Experimental Results

Extensive experiments on standard datasets like Pascal VOC and MS-COCO demonstrate the efficacy of the FADI framework. Notably, FADI improves baseline performance significantly, achieving up to +18.7 mAP in various few-shot scenarios. The framework shows remarkable advantages in extremely few-shot settings, particularly in 1- and 3-shot conditions. Such performance gains underscore the framework's ability to learn robust feature representations even under limited data scenarios, thereby outperforming existing FSOD benchmarks.

Implications and Future Directions

Practically, the FADI framework suggests promising applications in scenarios where novel class detection is needed but training data is scarce, such as wildlife monitoring or security systems. Theoretically, it contributes to the ongoing discourse on feature space optimization and class separability, advocating for the use of semantic similarity in feature alignment processes.

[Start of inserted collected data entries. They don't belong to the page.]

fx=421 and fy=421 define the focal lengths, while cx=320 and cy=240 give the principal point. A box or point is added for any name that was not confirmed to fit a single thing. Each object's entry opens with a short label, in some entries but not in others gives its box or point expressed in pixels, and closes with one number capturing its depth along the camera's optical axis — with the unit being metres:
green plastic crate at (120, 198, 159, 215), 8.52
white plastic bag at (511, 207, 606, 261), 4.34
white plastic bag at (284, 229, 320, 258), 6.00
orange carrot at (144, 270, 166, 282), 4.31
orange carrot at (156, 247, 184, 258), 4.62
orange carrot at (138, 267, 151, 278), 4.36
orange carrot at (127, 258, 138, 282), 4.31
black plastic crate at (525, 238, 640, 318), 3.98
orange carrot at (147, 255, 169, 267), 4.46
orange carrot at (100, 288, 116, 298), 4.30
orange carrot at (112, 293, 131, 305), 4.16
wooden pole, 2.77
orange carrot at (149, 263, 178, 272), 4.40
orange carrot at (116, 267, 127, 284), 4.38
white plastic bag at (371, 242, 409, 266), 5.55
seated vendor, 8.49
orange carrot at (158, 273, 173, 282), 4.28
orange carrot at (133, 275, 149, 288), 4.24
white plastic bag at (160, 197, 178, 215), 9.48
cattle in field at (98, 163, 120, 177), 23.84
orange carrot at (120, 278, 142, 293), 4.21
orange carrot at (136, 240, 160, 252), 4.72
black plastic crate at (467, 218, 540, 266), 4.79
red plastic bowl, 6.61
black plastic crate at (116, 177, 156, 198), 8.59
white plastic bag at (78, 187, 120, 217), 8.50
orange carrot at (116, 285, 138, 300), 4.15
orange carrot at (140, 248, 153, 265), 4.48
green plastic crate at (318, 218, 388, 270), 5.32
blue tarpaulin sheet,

Future research could explore incorporating additional auxiliary data sources to define class similarity more comprehensively, potentially improving the association step. Furthermore, deepening the investigation into margin losses tailored for specific few-shot settings could lead to more refined methodologies in enlarging inter-class distances.

In conclusion, the FADI framework represents a significant step forward in few-shot object detection, providing an effective approach to feature space construction that improves class separability and detection accuracy for novel classes across limited-data scenarios.